CityGuessr: City-Level Video Geo-Localization on a Global Scale

Video geolocalization is a crucial problem in current times. Given just a video, ascertaining where it was captured from can have a plethora of advantages. The problem of worldwide geolocalization has been tackled before, but only using the image modality. Its video counterpart remains relatively unexplored. Meanwhile, video geolocalization has also garnered some attention in the recent past, but the existing methods are all restricted to specific regions. This motivates us to explore the problem of video geolocalization at a global scale. Hence, we propose a novel problem of worldwide video geolocalization with the objective of hierarchically predicting the correct city, state/province, country, and continent, given a video. However, no large scale video datasets that have extensive worldwide coverage exist, to train models for solving this problem. To this end, we introduce a new dataset, "CityGuessr68k" comprising of 68,269 videos from 166 cities all over the world. We also propose a novel baseline approach to this problem, by designing a transformer-based architecture comprising of an elegant "Self-Cross Attention" module for incorporating scenes as well as a "TextLabel Alignment" strategy for distilling knowledge from textlabels in feature space. To further enhance our location prediction, we also utilize soft-scene labels. Finally we demonstrate the performance of our method on our new dataset as well as Mapillary(MSLS).

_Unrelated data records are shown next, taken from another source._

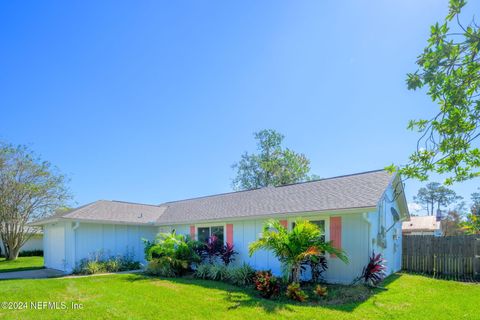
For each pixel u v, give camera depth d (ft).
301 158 109.91
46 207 78.02
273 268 39.11
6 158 73.87
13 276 43.21
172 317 21.80
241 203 49.65
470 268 39.58
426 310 22.89
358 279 31.63
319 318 21.22
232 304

The CityGuessr68k dataset consists of 68,269 first-person driving and walking videos from 166 cities, 157 states/provinces, 91 countries and 6 continents. Each video is annotated with hierarchical location labels in the form of its continent, country, state/province, city. As we see in the figure below, CityGuessr68k has a good geographical coverage. Along with that, frequency distribution among classes is also relatively even. Each video is divided into frames of resolution 1280x720, which is higher than the only other worldwide image sequence dataset, Mapillary(MSLS) and all videos are approximately same in length. Our dataset is approximately 5x larger than Mapillary(MSLS) and spread across more cities around the world.

VideoMAE encoder outputs feature embeddings of the input video. The embeddings are then passed into 4 classifiers pertaining to 4 hierarchies. Their predictions are used for computing Geolocalization loss. Simultaneously prediction vectors are input into the Self-Cross Attention module, where vectors of all 4 hierarchies are concatenated and are attended to, by themselves and by each other to generate an intermediate attended vector(PV'). In the attention weights(w), the single colored weights along the diagonal refer to self attention weights, while the gradient double colored weights are the cross attention weights between vectors of those two different hierarchies. PV' is passed simultaneously through FFN_s to generate vector PV'_s for Scene loss computation, and to the TextLabel Alignment module. There, it is passed through FFN_t to generate vector PV'_t. PV'_t is used for TextLabel Alignment with feature embeddings F_t generated by the pretrained text-encoder from the label names of all 4 hierarchies.

The first table shows the impact of our 2 proposed modules. Addition of Self-Cross Attention module certainly helps the model to train better and gives better validation performance. We also showcase our results on two variations of scene labels, one obtained by majority voting and other with soft labels. Comparing their performance, we see that soft labels are more helpful in model training. Table also shows that incorporation of the TextLabel Alignment strategy enhances the features of the model, thus giving a better performance. We showcase our results on two variations, text embeddings from city labels, and from mean of features from all hierarchy labels. Comparing their performance, we see that using all hierarchies helps the model train better as hypothesized.

As no worldwide video geolocalization methods exist, we compare our model to the baselines with TimesFormer and VideoMAE encoders, along with the relevant state-of-the-art image geolocalization methods. For image models, we use a random frame from the video for geolocalization. Hierarchy classifiers are included for all models, and everything else is kept the same. The next table shows the results of our model on our dataset. Our model is able to achieve a 69.6% top1 accuracy on City prediction, i.e., the most fine-grained hierarchy. Our model showcases an improvement of ∼ 6% highlighting the significance of our modules. Our model also shows an improvement in the coarser hierarchies with an ∼ 6% jump in state/province prediction, an ∼ 5% improvement in country and a ∼ 4% in continent prediction.